MINNEAPOLIS — As the high school sports season changes from fall to winter later this month, the search continues for referees in all sports, ranging from volleyball to hockey to basketball.
One national group estimates that at least 50,000 high school officials have stopped working games since the pandemic, a shortage that has impacted every state including Minnesota.
Dan Johnson, the former Hopkins athletic director who now serves as executive director of the Minnesota Interscholastic Athletic Administrators, said schools across the state have gotten creative with scheduling.
"We're moving off our traditional dates, maybe canceling some games that we can't find officials for. We're having a hard time scheduling," Johnson said. "It could change the amount of games a team gets in a year, because there just won't be enough officials to continue working."
Early in the pandemic and before the vaccine rolled out, concerns about COVID exposure led some officials to reconsider working games in-person.
However, since then, Johnson — and many others — believe that poor treatment of the officials has deterred them from the profession.
"I think our shortage is directly tied to fan behavior and treatment of the officials. It's hard to say there's any justification for it because there isn't. It's gone over the top," Johnson said. "I think it's a huge frustration for officials. It is for everyone."

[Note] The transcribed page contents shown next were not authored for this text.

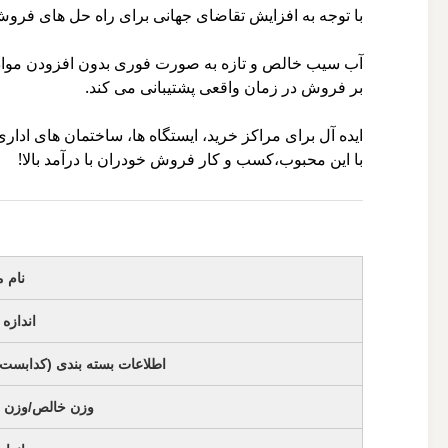
با توجه به افزایش تقاضای جهانی برای راه حل های فر
آب سیب خالص و تازه به صورت فوری بدون افزودن مواد
بر فروش در زمان واقعی پشتیبانی می کند.
ایده آل برای مراکز خرید، ایستگاه ها، ساختمان های اداری
با این محبوب،کسب و کار فروش خودران با درآمد بالا!
نام 
اندازه
اطلاعات بسته بندی (کدابست
وزن خالص/وزن ن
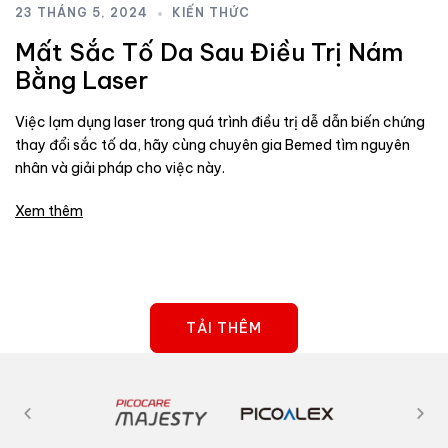
23 THÁNG 5, 2024
KIẾN THỨC
Mất Sắc Tố Da Sau Điều Trị Nám
Bằng Laser
Việc lạm dụng laser trong quá trình điều trị dễ dẫn biến chứng
thay đổi sắc tố da, hãy cùng chuyên gia Bemed tìm nguyên
nhân và giải pháp cho việc này.
Xem thêm
TẢI THÊM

Still, Johnson encouraged younger people to pursue officiating, as a way to make some extra money and stay involved in athletics. He also praised St. Paul Public Schools for their newly created officiating course, which will hopefully put students into the refereeing pipeline.
"We're trying to hold on to every official that we can," Johnson said. "It's a passion for people."

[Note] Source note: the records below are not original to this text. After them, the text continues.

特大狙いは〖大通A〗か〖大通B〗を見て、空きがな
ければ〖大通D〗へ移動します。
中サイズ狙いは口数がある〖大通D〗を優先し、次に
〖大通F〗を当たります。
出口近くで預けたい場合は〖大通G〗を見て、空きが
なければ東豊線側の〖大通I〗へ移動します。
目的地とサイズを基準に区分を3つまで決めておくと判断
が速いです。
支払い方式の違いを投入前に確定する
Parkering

The referee shortage also impacts youth and adult recreation leagues.
The Minneapolis Park and Recreation Board, for example, is working hard to find refs, holding a training event on Tuesday for prospective basketball officials.
"Just trying to learn about the other side of basketball," said John Horton, an avid basketball player who attended the Tuesday night session. "Give it a shot. It's a good learning opportunity, and you might learn some skills that might translate to something else in the future."